Even in interviews, brokers were reluctant to analyze the slight age shift of newbie brokers, lest they be accused of age discrimination.

But anecdotally, there is compelling evidence of a swinging pendulum.

In the first few springs after cofounding Charles Rutenberg Realty in 2007, Kathy Braddock would receive about eight queries a month from people under the age of 25 hoping to work in real estate, she said. Last month, she had received just one, an e-mail from a college senior from Florida, said Braddock, who does not tally the average age of her 416 agents, but suspects it’s between 35 and 40.

“When everything was red-hot, everybody and their brother wanted to go into the business,” she said, likening the exuberance to the dot-com craze of the late 1990s, when many underqualified young people tried their hand, unsuccessfully, at day-trading. “And then, boom — everything imploded,” she said.

Indeed, the once-high-flying Shvo seems to have largely vanished from deal-making in New York. A message left at his New York office was not returned.

Today, Braddock will ask young potential salespeople if they have six months of savings on hand; otherwise, they might not make the cut. That financial cushion is needed because of real estate’s “80/20” maxim — 20 percent of brokers make 80 percent of the money, and an extended deal-less stretch can wipe someone out.

Some of Braddock’s more recent hires have included those changing from other careers, such as a former veterinarian and a former coordinator for a fashion TV show.

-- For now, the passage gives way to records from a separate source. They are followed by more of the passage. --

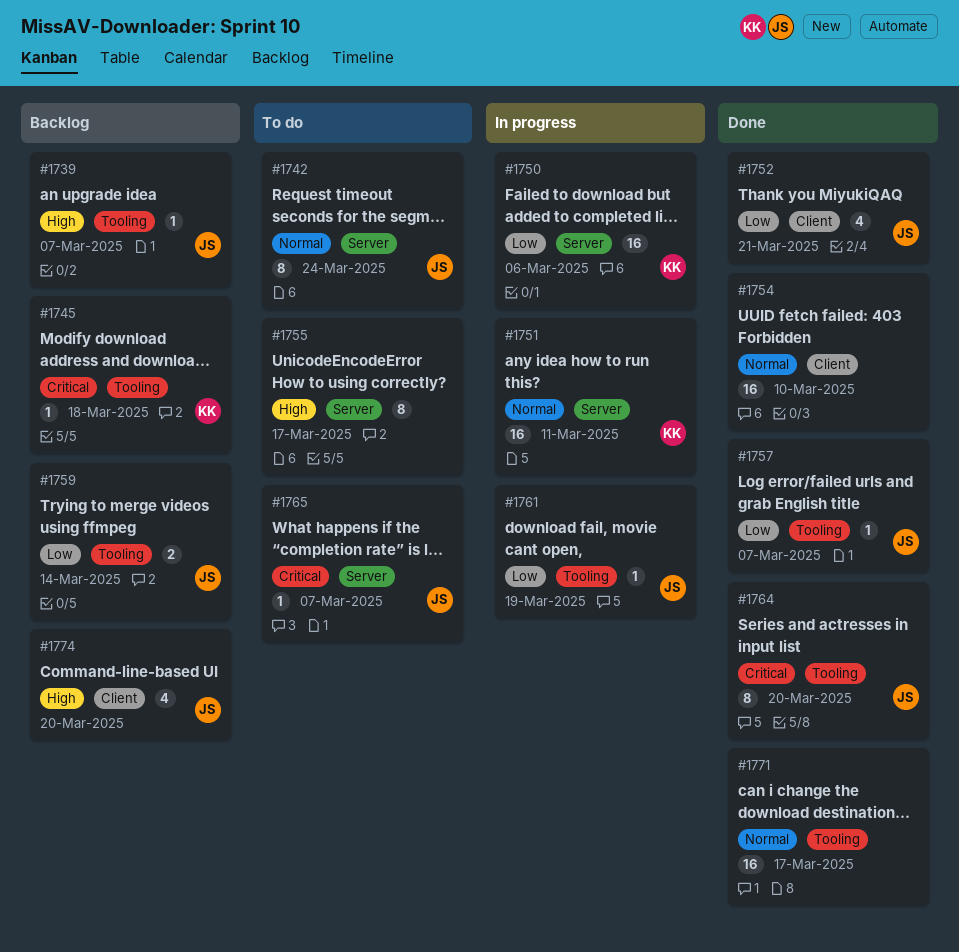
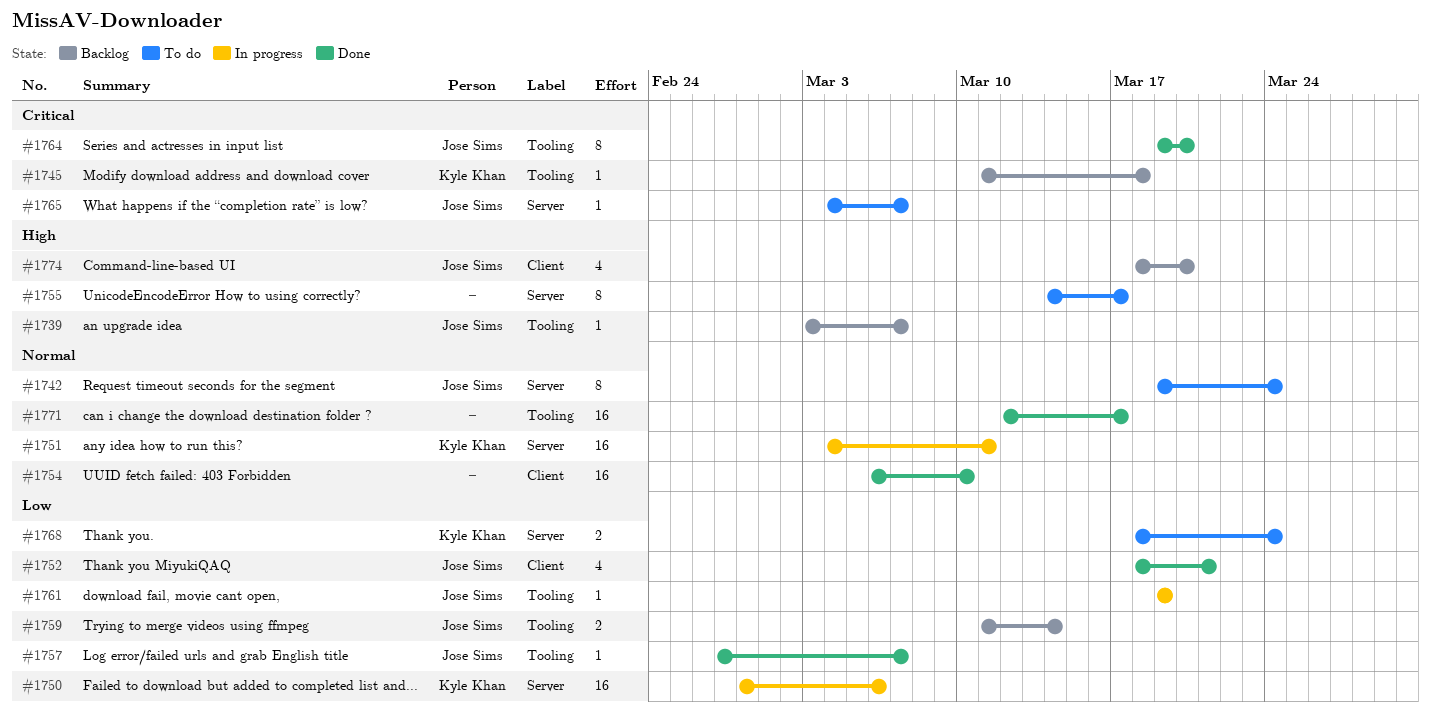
#1768: none -> present

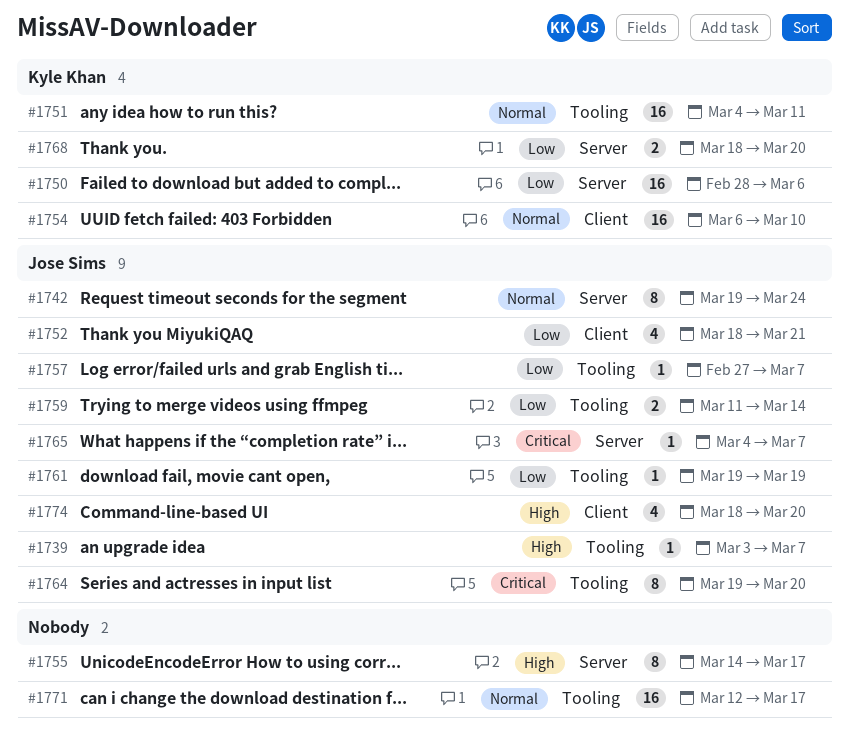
#1745: present -> none
#1751, label: Server -> Tooling
#1754, owner: none -> Kyle Khan
#1768, due: Mar 24 -> Mar 20

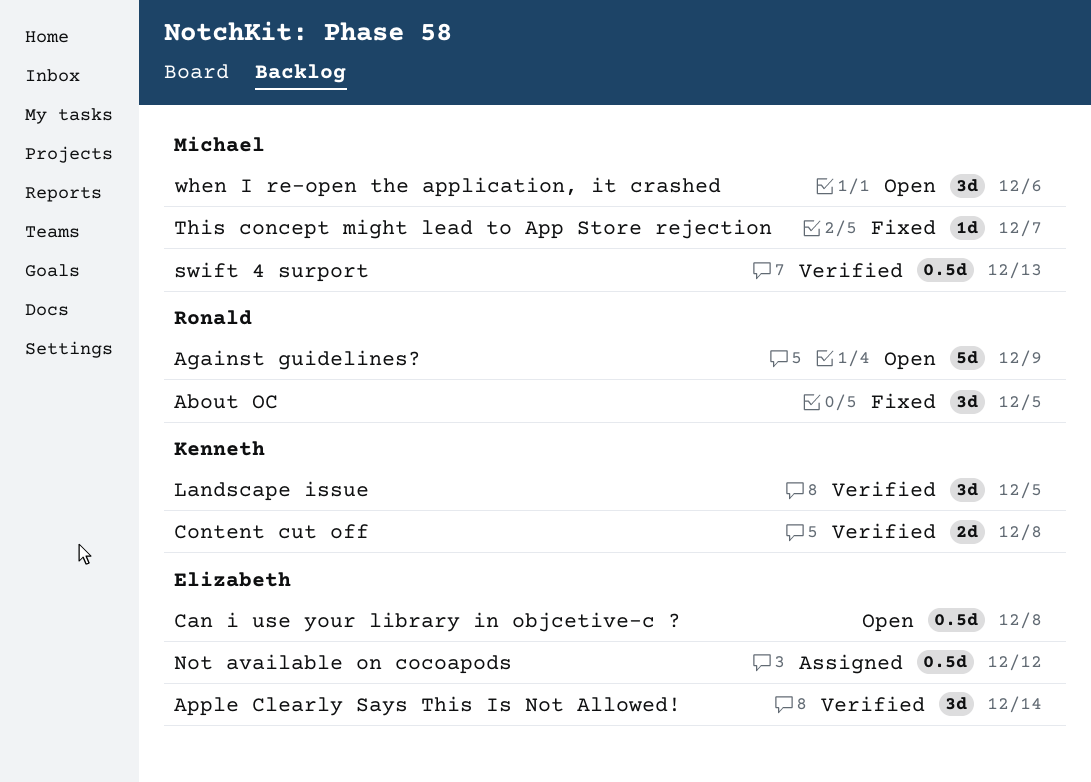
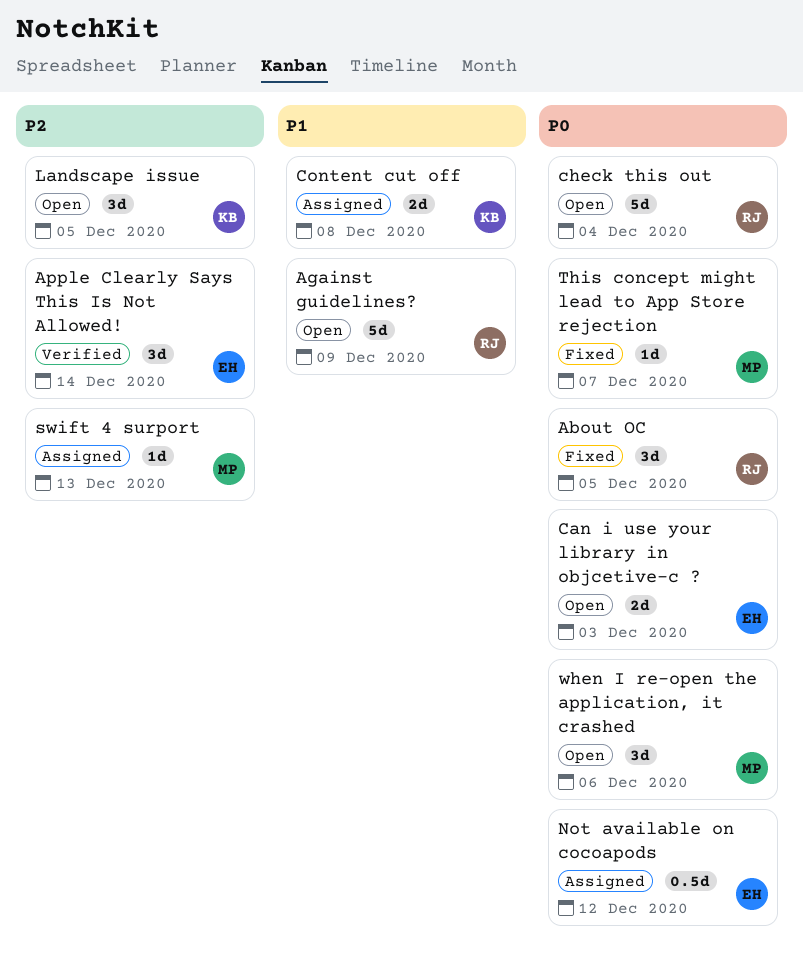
Can i use your library in objcetive-c ?, estimate: 0.5d -> 2d
Can i use your library in objcetive-c ?, due: Dec 8 -> Dec 3
check this out: none -> present
Content cut off, status: Verified -> Assigned
Landscape issue, status: Verified -> Open
swift 4 surport, status: Verified -> Assigned
swift 4 surport, estimate: 0.5d -> 1d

While mid-career hires are nothing new in real estate, what is new is the fundamental attitude about why they want to sell apartments. That, Braddock said, seems to have changed after the collapse of Lehman in 2008.

In the past, these mid-career types came because they were burned out. Now, they come spooked, because they don’t trust corporate hierarchies anymore.

Simultaneously, the opposite trend seems to be playing out among college grads, who are looking for positions that pay salaries, not commissions.

In many ways, the graying of the profession marks not just a return to the pre-boom years, but the real estate industry of decades ago, said Donna Olshan, president of Olshan Realty, which she founded in 1980 at the age of 24.

“Back then, brokers were a lot of old, matronly ladies,” said Olshan, adding that her 10 agents today are “north of 40.”

If young brokers do want to break into the field, a reasonable focus for them might be rental apartments, which are where their “network” — that is, their friends — are probably living, according to Olshan. Plus, even though “the dollars are not as big, you get paid at a quicker rate,” Olshan said.